Ever since I wrote this post about taking a worry vacation, I’ve been thinking more about why we worry. Of course there is a reality to why we worry. When I watch the tiny birds outside my window, I think about their worries. They need to be ever vigilant or some other animal might eat their food or even eat them!

In the history of our ancestors on this planet, it would seem the hyper-vigilant of the species must have survived longer than the lazy ones. But in this day, I have very little to worry about.

I realized yesterday that I live in a time and a place where I have less to worry about than just about anyone else in the history of planet earth. I’m warm, I’m safe, I’m well-fed and I’m happy. Yes, many of us have hit the sweet spot, and yet still we worry.

I wonder what percent of why we worry is based on completely faulty reasoning. Some say we worry to feel in control because our attention is turned to solving a certain problem. While we think we are solving the problem, we have the illusion that we have control over it. Worry can be reinforcing. We think due to the fact that we worried properly, we got the desired outcome.

The faultiness of this logic became far too obvious to me when I recently learned that I could not live without supplemental oxygen. It had never occurred to me that I would ever have trouble breathing. I had maintained a healthy lifestyle at 5,000 foot elevation and certainly never smoked. Then, after a few years living at 6,500 -7,000 feet, a doctor observed that I might be hypoxic. Very observant. But it still took a couple years and too many different medical tests to prove to me that I needed to live on full-time oxygen.

See how that theory about worrying properly worked out? Ah humanity! How we labor to convince ourselves that we’ve got this, and yet we still all have to die of something…

Since then I have tried to keep my heart open to change, because it’s coming whether we like it or not. These are my watchwords now:

β€œEven in seemingly dormant times, we are in transition. Losses and gains are in constant play. We are the change-agent, and we are changed. Even without toil, we transform. So wisdom advises us to open our hearts to transition; to honor fully what is passing, to learn from all that unfolds, and to welcome what arrives at our door each day with courage and curiosity.”

Courage is the mastery of fear

Morning rituals help me center myself for each new day. Since moving out into the southern Colorado foothills with few neighbors, I feel privileged to be able to view an unobstructed sunrise every morning as a part of that ritual.

Often I think, “It won’t be amazing today” and then I turn around in my bed and see something like this.

Living here has made me even more grateful for my life and that it has led to this place full of love and acceptance. It has also led to some tough physical challenges for me. The simple act of breathing has become more and more difficult. I can no longer live without supplemental oxygen. For a while we wondered if it was lung cancer.

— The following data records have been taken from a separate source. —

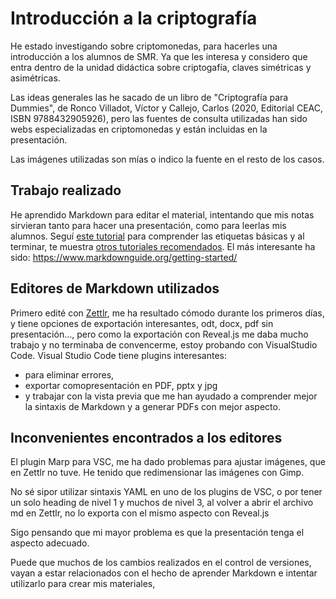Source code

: # Introducción a la criptografía

He estado investigando sobre criptomonedas, para hacerles una introducción a los alumnos de SMR. Ya que les interesa y considero que entra dentro de la unidad didáctica sobre criptogafía, claves simétricas y asimétricas.

Las ideas generales las he sacado de un libro de "Criptografía para Dummies", de Ronco Villadot, Víctor y Callejo, Carlos (2020, Editorial CEAC, ISBN 9788432905926),  pero las fuentes de consulta utilizadas han sido webs especializadas en criptomonedas y están incluidas en la presentación.

Las imágenes utilizadas son mías o indico la fuente en el resto de los casos.

## Trabajo realizado

He aprendido Markdown para editar el material, intentando que mis notas sirvieran tanto para hacer una presentación, como para leerlas mis alumnos.
Seguí [este tutorial](https://www.markdowntutorial.com/es/) para comprender las etiquetas básicas y al terminar, te muestra [otros tutoriales recomendados](https://www.markdowntutorial.com/es/conclusion/). El más interesante ha sido: <https://www.markdownguide.org/getting-started/>

## Editores de Markdown utilizados

Primero edité con [Zettlr](https://www.zettlr.com/), me ha resultado cómodo durante los primeros días, y tiene  opciones de exportación interesantes, odt, docx, pdf sin presentación..., pero como la exportación con Reveal.js me daba mucho trabajo y no terminaba de convencerme, estoy probando con VisualStudio Code.
Visual Studio Code tiene plugins interesantes:

* para eliminar errores,
* exportar comopresentación en PDF, pptx y jpg
* y trabajar con la vista previa
que me han ayudado a comprender mejor la sintaxis de Markdown y a generar PDFs con mejor aspecto.

## Inconvenientes encontrados a los editores

El plugin Marp para VSC, me ha dado problemas para ajustar imágenes, que en Zettlr no tuve. He tenido que redimensionar las imágenes con Gimp.

No sé sipor utilizar sintaxis YAML en uno de los plugins de VSC, o por tener un solo heading de nivel 1 y muchos de nivel 3, al volver a abrir el archivo md en Zettlr, no lo exporta con el mismo aspecto con Reveal.js

Sigo pensando que mi mayor problema es que la presentación tenga el aspecto adecuado.

Puede que muchos de los cambios realizados en el control de versiones, vayan a estar relacionados con el hecho de aprender Markdown e intentar utilizarlo para crear mis materiales,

There is nothing like the ‘c’ word to make you sit up and take notice, and the challenges of simply breathing every day naturally call my attention to my own mortality. Many years ago I was a follower of Stephen Levine, a well-known poet, author and teacher best known for his work with those with life-threatening illnesses. For over twenty-five years, Stephen and Ondra Levine provided emotional and spiritual support to those who were dying and their caregivers. I highly recommend his books to you. I went to hear him speak in Boulder once for an all day event. That was the beginning of my own internal conversation about my own death. I still enjoy listening to his meditation called:

“Take each breath as if it were your last”

I used to feel so afraid of death. Then my experience of moving quickly in and out of consciousness with a traumatic brain injury provided some strange reassurance. Death is simply the final loss of consciousness. Death is inevitable and really quite simple. I accept it now, and try to love each day that I have left to be alive.

I need to imagine myself in the future doing what I love. For me, now, that is a radical act of courage.